Having a 39 day old baby in the hospital was humbling. When you have an army of medical professionals administering medicine, making decisions, monitoring behavior, ordering tests, and checking up on every skin irritation, diaper, and bottle your baby has or touches you start to lose your confidence in your ability to successfully handle your baby on your own.
They did blood work, and a nasal and throat swab. All the common respiratory viruses that they tested for including pertussis (which several doctors said her cough sounded like before the test results) came back negative. The CF specific sputum culture that we were waiting on to see if pseudomonas was growing came back with “no growth indicated” after 3 days of growth time. The official reason Ruby was in the hospital was labeled a “CF exacerbation.” The doctors assumed that the baby would grow pseudomonas because Maelee grew that in her July throat culture and is treating it now. Ruby was protected from it though at this point. With lots of prayers from friends and family her cough was able to be significantly reduced to scant and mainly centered around when she eats.
Before we left there was more talk of potentially the whole problem being started from aspiration. Potentially Ruby’s “suck, swallow, breath” reflex got switched around and she got some fluid in the lungs which manifested as the spasmy cough which induced the vomiting. A swallow study to see if that is the case will be done soon. It is common for babies to have swallowing problems and is not related to the CF, but adding it onto the complications of needing enzymes with all food and her thick mucus it becomes another layer of complication for her to work through each day. It may of also been just a virus so time will tell.
In the mean time we continue to think about the things we learned from the hospital stay, and the blessings we received.
We are extremely thankful that my Mom was able to be with the other 3 kids while I stayed with the baby and while Frank worked. It would have been very difficult to leave Ruby in the hospital alone.  
Despite all my best efforts the 3 days before the hospitalization were awful in regards to Ruby’s feedings. I would try every feeding position I could think of to help her not start to cough and vomit when she ate, but without success. I ended up doing something I never had to do with the other babies. I bought fancy bottles. {I wasn’t able to nurse Ruby for very long. She was struggling from the beginning to nurse and be satisfied. It was different from the other 3 kids before her and very exhausting. I began to pump everything but didn’t last long doing that. So she had been on bottles for a couple of weeks.} I had been using generic bottles, but I was so worried about her I was ready to try anything to see if I could make eating easier.
The day before she was admitted to the hospital I discovered Dr. Brown’s bottles worked really well for her, like significantly better than anything else she had used. What a blessing they were to have them with us in the hospital.
Our pulmonologist said to be at PCH after 2pm on Thursday and our room would be ready and we could bypass the ER. That was a huge blessing.
We had excellent nurses who showed tenderness and expertise as they cared for Ruby.

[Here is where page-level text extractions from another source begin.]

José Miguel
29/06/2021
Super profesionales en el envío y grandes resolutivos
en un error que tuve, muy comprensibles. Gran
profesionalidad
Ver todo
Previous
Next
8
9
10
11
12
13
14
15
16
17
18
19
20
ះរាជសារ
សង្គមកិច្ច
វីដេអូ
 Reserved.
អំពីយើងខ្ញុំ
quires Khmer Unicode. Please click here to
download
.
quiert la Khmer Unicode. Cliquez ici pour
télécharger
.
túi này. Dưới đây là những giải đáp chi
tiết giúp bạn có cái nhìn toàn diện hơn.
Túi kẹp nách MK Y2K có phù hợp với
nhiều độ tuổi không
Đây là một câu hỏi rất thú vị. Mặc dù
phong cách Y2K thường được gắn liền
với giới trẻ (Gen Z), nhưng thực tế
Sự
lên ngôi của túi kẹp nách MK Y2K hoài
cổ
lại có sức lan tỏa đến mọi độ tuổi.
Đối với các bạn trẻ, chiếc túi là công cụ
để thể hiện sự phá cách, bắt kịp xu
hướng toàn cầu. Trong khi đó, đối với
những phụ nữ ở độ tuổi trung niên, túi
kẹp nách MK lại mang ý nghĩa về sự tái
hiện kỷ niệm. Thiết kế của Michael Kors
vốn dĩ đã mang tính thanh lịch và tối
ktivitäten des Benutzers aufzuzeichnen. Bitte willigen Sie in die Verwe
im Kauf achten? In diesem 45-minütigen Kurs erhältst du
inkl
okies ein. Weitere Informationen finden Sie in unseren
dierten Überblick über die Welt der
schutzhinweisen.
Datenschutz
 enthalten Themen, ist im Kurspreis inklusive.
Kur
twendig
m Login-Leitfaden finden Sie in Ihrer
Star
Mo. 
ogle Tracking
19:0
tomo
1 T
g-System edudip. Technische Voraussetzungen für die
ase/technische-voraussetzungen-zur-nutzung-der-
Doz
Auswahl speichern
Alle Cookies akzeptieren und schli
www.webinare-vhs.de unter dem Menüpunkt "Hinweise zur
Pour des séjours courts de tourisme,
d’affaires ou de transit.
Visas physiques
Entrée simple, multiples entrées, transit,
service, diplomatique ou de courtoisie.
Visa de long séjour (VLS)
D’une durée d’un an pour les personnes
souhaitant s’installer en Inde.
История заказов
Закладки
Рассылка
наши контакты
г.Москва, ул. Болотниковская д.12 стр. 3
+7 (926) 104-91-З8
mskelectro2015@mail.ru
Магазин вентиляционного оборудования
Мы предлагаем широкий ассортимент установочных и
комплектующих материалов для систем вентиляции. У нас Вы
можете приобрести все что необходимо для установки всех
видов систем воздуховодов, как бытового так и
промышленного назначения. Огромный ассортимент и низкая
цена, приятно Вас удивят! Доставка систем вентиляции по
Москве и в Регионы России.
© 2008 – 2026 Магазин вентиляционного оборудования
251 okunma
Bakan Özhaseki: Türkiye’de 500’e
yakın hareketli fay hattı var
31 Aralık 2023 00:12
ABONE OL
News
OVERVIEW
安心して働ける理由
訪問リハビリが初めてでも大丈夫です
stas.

I especially appreciated the kindness of the respiratory therapists that came into Ruby’s room twice a day for her chest percussion therapy and breathing treatments. They all lovingly pounded on her chest and back and sucked the snot out of her, fawning over her the whole time. They all happily answered the questions I peppered at them about pediatric respiratory care, “shop talk.” One night I had turned out all the lights and was trying to get Ruby to sleep before her 10pm IV antibiotic would be given. There was a knock and in the doorway this seemingly massive man stepped in, all gowned up. Everyone who came into our room (they even wanted my Mom to do it when she came to visit) was on dropulet precautions requiring paper gowns, gloves, and masks due to the CF. So this man’s height and size seemed extra precarious due to the mask, gown, and gloves – plus it was 9:30 at night and I was dozing.
It turns out he wasn’t the boogie man, but was with respiratory. I had forgotten that they hadn’t come yet for the evening. Since all the past RT had been women I was curious as to how this burly guy would handle working with a baby. Before he was through Ruby had his finger in her hand and was singing to him. He was cooing right back at her. It was very sweet.     
I have to admit I was extremely insistent on coming home as soon as I possibly could, and made that very clear to all the doctors that came in to see Ruby. A squeaky wheel, very. Her cough had significantly improved and she had gotten 8 doses of IV antibiotics. So with all those favorable test results they sent us home with no antibiotics.
We are very aware of Heavenly Father’s hand in our lives. We are also very grateful for the prayers offered on Ruby and our families behalf. We of course did not expect this hospital stay for Ruby, but being able to be there with her while she needed to be, and knowing that because of the fundraiser in April and support from our community, friends, and family we would not have the worry of the money it would cost was great comfort.